Thankfully, Max still loves me (I think) even though he knows I would have castrated him if he let Zack smash his head on a sidewalk.  Here is a list of other things that I’d kill Max for doing that I have actually done:

1.       Leaving the two-year-old kids in bath seats in the tub for “two seconds” while I threw their diapers in the Dekkor.  (They were in bath seats!)

2.       Giving them candy after they shit in their underwear. (Addy and Zack, not Max)

3.       Letting Addy and Zack chase pigeons down 72nd Street while I talk on the phone to my mom.  (What?
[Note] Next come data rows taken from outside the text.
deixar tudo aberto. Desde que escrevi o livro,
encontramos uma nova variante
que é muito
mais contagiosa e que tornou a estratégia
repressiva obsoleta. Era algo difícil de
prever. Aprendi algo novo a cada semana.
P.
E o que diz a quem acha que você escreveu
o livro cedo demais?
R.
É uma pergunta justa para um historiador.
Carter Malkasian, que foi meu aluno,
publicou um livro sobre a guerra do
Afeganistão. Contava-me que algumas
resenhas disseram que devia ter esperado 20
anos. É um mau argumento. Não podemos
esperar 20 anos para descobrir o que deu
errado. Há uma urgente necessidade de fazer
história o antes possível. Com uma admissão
I don’t need my mouth and ears to see them!)

4.       Telling Addy and Zack that there will be no TV on school mornings under any circumstances, then promptly turning on Dora when they run into our room at 6:30 AM.  (Me sleepy)

5.       Letting the kids stand up in the stroller, unbuckled, while I pushed them uphill with bags hanging on the handlebar, only to have the stroller give from the weight and fall backwards, rendering the kids completely upside down (still in the stroller) and hysterical.  (Oh, stop! They were fine!)